Harnessing their reliability in marking and the advanced abilities of teachers, the researchers developed a novel two-stage approach, built on pairwise comparisons:
Stage 1: Pairwise comparison scales were developed by a small group of teachers for each area. The results were then calibrated and teachers were provided with exemplars. The WA Principals Association were instrumental to this process helping to coordinate work by teachers in many schools to collect student work samples and subsequently compare performances.
Stage 2: Based on both statistical and qualitative analysis, sets of exemplars are then selected as anchor points on a scale, which is referred to as the “teacher’s ruler". The teacher’s job then then becomes simpler and more efficient. When assessing work, they simply determine where the child slots in on the scale. The Brightpath system also supports teachers by using brief descriptors and annotations in conjunction with the exemplars.
By harnessing teacher judgement and involving them when setting up the scales, the outcome is an assessment method that is as straightforward as possible for teachers, accurate, reliable and applicable in a wide range of learning areas.
The School Curriculum and Standards Authority, which is responsible for assessments, standards and reporting in WA for Kindergarten to year 12 want comparable grades for student assessments in all learning areas (i.e. B means represents the same range of performance levels at each school). The Brightpath program is working towards achieving this goal of comparability across the board, with a particular long-term focus on difficult-to-assess areas such as Oral Language and Critical Reasoning.

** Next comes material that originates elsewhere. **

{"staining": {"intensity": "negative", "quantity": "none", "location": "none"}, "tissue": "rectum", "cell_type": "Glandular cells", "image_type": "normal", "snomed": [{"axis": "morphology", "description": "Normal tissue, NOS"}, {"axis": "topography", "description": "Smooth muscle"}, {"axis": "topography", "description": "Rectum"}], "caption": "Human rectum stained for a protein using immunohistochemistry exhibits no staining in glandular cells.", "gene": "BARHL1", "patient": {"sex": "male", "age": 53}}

The greatest impact is realised by teachers who will have an effective tool that can assess a broad range of areas. Teachers also receive data as feedback which they can use to compare students' work and track student learning over a period of time, such as a year. In conjunction with targeted teaching points, it is hoped the approach will assist teachers in improving student progress.
The assessment method is currently operating in collaboration with School Curriculum and Standards Authority (SCASA), Western Australian Primary Principals’ Association (WAPPA), Association of Independent Schools of Western Australia (AISWA) and Catholic Education Western Australia (CEOWA). The Brightpath system is currently being adopted by approximately 250 schools across Western Australia, with a significant trial recently planned for South Australia. Pairwise is also in discussion with stakeholders in other states and territories of Australia.
“There is an appetite for such a solution—one that has impact both in Australia and even internationally. As well, the impact of this research could translate across other industries, wherever performance assessments are used such as in job selections, auditions and so on. For now however, the focus is on the education sector,” says Dr Humphry.